▶ What the task asks
Copy the text of every item below line for line, keeping each character unchanged.

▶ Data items
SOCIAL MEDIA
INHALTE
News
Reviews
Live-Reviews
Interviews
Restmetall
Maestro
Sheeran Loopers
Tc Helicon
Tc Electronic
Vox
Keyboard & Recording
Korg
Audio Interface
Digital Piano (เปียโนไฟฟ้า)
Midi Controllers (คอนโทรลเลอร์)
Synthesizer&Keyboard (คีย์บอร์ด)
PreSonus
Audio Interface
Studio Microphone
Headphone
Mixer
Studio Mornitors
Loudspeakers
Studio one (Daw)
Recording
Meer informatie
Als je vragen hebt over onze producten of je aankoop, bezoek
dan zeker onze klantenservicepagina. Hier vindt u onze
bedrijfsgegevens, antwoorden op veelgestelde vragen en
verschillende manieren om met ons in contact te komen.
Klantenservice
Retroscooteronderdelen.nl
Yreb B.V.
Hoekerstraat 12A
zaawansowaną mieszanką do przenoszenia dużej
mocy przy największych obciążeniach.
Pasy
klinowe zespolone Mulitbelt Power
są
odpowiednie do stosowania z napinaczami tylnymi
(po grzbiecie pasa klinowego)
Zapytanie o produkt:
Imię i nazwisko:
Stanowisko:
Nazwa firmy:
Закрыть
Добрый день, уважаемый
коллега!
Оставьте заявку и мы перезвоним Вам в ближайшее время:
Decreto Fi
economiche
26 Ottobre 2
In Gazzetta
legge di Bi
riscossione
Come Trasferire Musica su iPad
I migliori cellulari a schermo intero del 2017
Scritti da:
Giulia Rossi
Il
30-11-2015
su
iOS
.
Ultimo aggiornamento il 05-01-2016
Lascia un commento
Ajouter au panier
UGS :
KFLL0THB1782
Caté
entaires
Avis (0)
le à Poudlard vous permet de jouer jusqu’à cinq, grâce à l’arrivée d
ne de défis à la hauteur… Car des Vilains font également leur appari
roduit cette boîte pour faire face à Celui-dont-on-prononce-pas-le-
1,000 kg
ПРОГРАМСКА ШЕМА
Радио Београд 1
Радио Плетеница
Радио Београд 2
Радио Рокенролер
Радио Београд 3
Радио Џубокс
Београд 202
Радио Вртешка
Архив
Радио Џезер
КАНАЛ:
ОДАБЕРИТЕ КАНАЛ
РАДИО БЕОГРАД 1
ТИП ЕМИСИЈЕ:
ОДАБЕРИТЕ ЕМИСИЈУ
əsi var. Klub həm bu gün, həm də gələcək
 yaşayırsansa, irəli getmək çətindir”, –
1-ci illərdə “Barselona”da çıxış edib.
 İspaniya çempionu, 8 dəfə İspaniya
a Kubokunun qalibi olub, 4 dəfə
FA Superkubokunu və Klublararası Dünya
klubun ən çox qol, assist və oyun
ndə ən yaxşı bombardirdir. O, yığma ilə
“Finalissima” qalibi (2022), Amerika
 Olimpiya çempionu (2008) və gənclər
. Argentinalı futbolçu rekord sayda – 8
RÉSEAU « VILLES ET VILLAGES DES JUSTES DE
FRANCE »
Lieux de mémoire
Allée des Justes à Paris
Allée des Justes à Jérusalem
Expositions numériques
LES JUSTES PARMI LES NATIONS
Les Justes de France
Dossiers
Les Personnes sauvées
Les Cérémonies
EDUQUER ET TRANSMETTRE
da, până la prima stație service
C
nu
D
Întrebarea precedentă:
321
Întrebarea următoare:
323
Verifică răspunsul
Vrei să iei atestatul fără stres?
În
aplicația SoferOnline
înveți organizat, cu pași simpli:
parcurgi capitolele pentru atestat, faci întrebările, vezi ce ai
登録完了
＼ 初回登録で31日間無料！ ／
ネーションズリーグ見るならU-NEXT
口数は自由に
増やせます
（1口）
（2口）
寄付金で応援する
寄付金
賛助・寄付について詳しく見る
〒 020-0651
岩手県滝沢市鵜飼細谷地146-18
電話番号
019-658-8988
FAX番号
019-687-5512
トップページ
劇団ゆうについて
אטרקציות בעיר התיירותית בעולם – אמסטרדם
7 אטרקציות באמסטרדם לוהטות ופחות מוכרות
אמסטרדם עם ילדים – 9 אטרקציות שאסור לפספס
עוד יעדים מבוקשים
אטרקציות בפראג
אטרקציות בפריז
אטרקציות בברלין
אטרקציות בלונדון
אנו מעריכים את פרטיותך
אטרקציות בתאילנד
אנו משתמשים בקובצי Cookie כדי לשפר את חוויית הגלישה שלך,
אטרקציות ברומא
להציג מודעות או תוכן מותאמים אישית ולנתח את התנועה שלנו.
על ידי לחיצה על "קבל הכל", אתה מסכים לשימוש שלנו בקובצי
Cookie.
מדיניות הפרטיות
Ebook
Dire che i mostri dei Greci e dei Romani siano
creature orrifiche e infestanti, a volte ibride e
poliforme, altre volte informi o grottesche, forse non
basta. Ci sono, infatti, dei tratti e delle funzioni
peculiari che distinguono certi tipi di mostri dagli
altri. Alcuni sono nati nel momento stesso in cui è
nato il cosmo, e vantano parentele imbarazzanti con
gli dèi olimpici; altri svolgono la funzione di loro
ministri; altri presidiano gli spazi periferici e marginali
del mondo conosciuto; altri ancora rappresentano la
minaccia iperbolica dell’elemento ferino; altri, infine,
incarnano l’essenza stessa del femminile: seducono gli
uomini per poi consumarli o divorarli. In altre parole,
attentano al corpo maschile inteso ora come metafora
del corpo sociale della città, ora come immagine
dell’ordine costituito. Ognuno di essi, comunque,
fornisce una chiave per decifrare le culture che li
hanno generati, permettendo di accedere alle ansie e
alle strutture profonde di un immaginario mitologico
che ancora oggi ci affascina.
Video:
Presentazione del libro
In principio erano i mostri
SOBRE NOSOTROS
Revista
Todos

▶ Answer space
SOCIAL MEDIA
INHALTE
News
Reviews
Live-Reviews
Interviews
Restmetall
Maestro
Sheeran Loopers
Tc Helicon
Tc Electronic
Vox
Keyboard & Recording
Korg
Audio Interface
Digital Piano (เปียโนไฟฟ้า)
Midi Controllers (คอนโทรลเลอร์)
Synthesizer&Keyboard (คีย์บอร์ด)
PreSonus
Audio Interface
Studio Microphone
Headphone
Mixer
Studio Mornitors
Loudspeakers
Studio one (Daw)
Recording
Meer informatie
Als je vragen hebt over onze producten of je aankoop, bezoek
dan zeker onze klantenservicepagina. Hier vindt u onze
bedrijfsgegevens, antwoorden op veelgestelde vragen en
verschillende manieren om met ons in contact te komen.
Klantenservice
Retroscooteronderdelen.nl
Yreb B.V.
Hoekerstraat 12A
zaawansowaną mieszanką do przenoszenia dużej
mocy przy największych obciążeniach.
Pasy
klinowe zespolone Mulitbelt Power
są
odpowiednie do stosowania z napinaczami tylnymi
(po grzbiecie pasa klinowego)
Zapytanie o produkt:
Imię i nazwisko:
Stanowisko:
Nazwa firmy:
Закрыть
Добрый день, уважаемый
коллега!
Оставьте заявку и мы перезвоним Вам в ближайшее время:
Decreto Fi
economiche
26 Ottobre 2
In Gazzetta
legge di Bi
riscossione
Come Trasferire Musica su iPad
I migliori cellulari a schermo intero del 2017
Scritti da:
Giulia Rossi
Il
30-11-2015
su
iOS
.
Ultimo aggiornamento il 05-01-2016
Lascia un commento
Ajouter au panier
UGS :
KFLL0THB1782
Caté
entaires
Avis (0)
le à Poudlard vous permet de jouer jusqu’à cinq, grâce à l’arrivée d
ne de défis à la hauteur… Car des Vilains font également leur appari
roduit cette boîte pour faire face à Celui-dont-on-prononce-pas-le-
1,000 kg
ПРОГРАМСКА ШЕМА
Радио Београд 1
Радио Плетеница
Радио Београд 2
Радио Рокенролер
Радио Београд 3
Радио Џубокс
Београд 202
Радио Вртешка
Архив
Радио Џезер
КАНАЛ:
ОДАБЕРИТЕ КАНАЛ
РАДИО БЕОГРАД 1
ТИП ЕМИСИЈЕ:
ОДАБЕРИТЕ ЕМИСИЈУ
əsi var. Klub həm bu gün, həm də gələcək
 yaşayırsansa, irəli getmək çətindir”, –
1-ci illərdə “Barselona”da çıxış edib.
 İspaniya çempionu, 8 dəfə İspaniya
a Kubokunun qalibi olub, 4 dəfə
FA Superkubokunu və Klublararası Dünya
klubun ən çox qol, assist və oyun
ndə ən yaxşı bombardirdir. O, yığma ilə
“Finalissima” qalibi (2022), Amerika
 Olimpiya çempionu (2008) və gənclər
. Argentinalı futbolçu rekord sayda – 8
RÉSEAU « VILLES ET VILLAGES DES JUSTES DE
FRANCE »
Lieux de mémoire
Allée des Justes à Paris
Allée des Justes à Jérusalem
Expositions numériques
LES JUSTES PARMI LES NATIONS
Les Justes de France
Dossiers
Les Personnes sauvées
Les Cérémonies
EDUQUER ET TRANSMETTRE
da, până la prima stație service
C
nu
D
Întrebarea precedentă:
321
Întrebarea următoare:
323
Verifică răspunsul
Vrei să iei atestatul fără stres?
În
aplicația SoferOnline
înveți organizat, cu pași simpli:
parcurgi capitolele pentru atestat, faci întrebările, vezi ce ai
登録完了
＼ 初回登録で31日間無料！ ／
ネーションズリーグ見るならU-NEXT
口数は自由に
増やせます
（1口）
（2口）
寄付金で応援する
寄付金
賛助・寄付について詳しく見る
〒 020-0651
岩手県滝沢市鵜飼細谷地146-18
電話番号
019-658-8988
FAX番号
019-687-5512
トップページ
劇団ゆうについて
אטרקציות בעיר התיירותית בעולם – אמסטרדם
7 אטרקציות באמסטרדם לוהטות ופחות מוכרות
אמסטרדם עם ילדים – 9 אטרקציות שאסור לפספס
עוד יעדים מבוקשים
אטרקציות בפראג
אטרקציות בפריז
אטרקציות בברלין
אטרקציות בלונדון
אנו מעריכים את פרטיותך
אטרקציות בתאילנד
אנו משתמשים בקובצי Cookie כדי לשפר את חוויית הגלישה שלך,
אטרקציות ברומא
להציג מודעות או תוכן מותאמים אישית ולנתח את התנועה שלנו.
על ידי לחיצה על "קבל הכל", אתה מסכים לשימוש שלנו בקובצי
Cookie.
מדיניות הפרטיות
Ebook
Dire che i mostri dei Greci e dei Romani siano
creature orrifiche e infestanti, a volte ibride e
poliforme, altre volte informi o grottesche, forse non
basta. Ci sono, infatti, dei tratti e delle funzioni
peculiari che distinguono certi tipi di mostri dagli
altri. Alcuni sono nati nel momento stesso in cui è
nato il cosmo, e vantano parentele imbarazzanti con
gli dèi olimpici; altri svolgono la funzione di loro
ministri; altri presidiano gli spazi periferici e marginali
del mondo conosciuto; altri ancora rappresentano la
minaccia iperbolica dell’elemento ferino; altri, infine,
incarnano l’essenza stessa del femminile: seducono gli
uomini per poi consumarli o divorarli. In altre parole,
attentano al corpo maschile inteso ora come metafora
del corpo sociale della città, ora come immagine
dell’ordine costituito. Ognuno di essi, comunque,
fornisce una chiave per decifrare le culture che li
hanno generati, permettendo di accedere alle ansie e
alle strutture profonde di un immaginario mitologico
che ancora oggi ci affascina.
Video:
Presentazione del libro
In principio erano i mostri
SOBRE NOSOTROS
Revista
Todos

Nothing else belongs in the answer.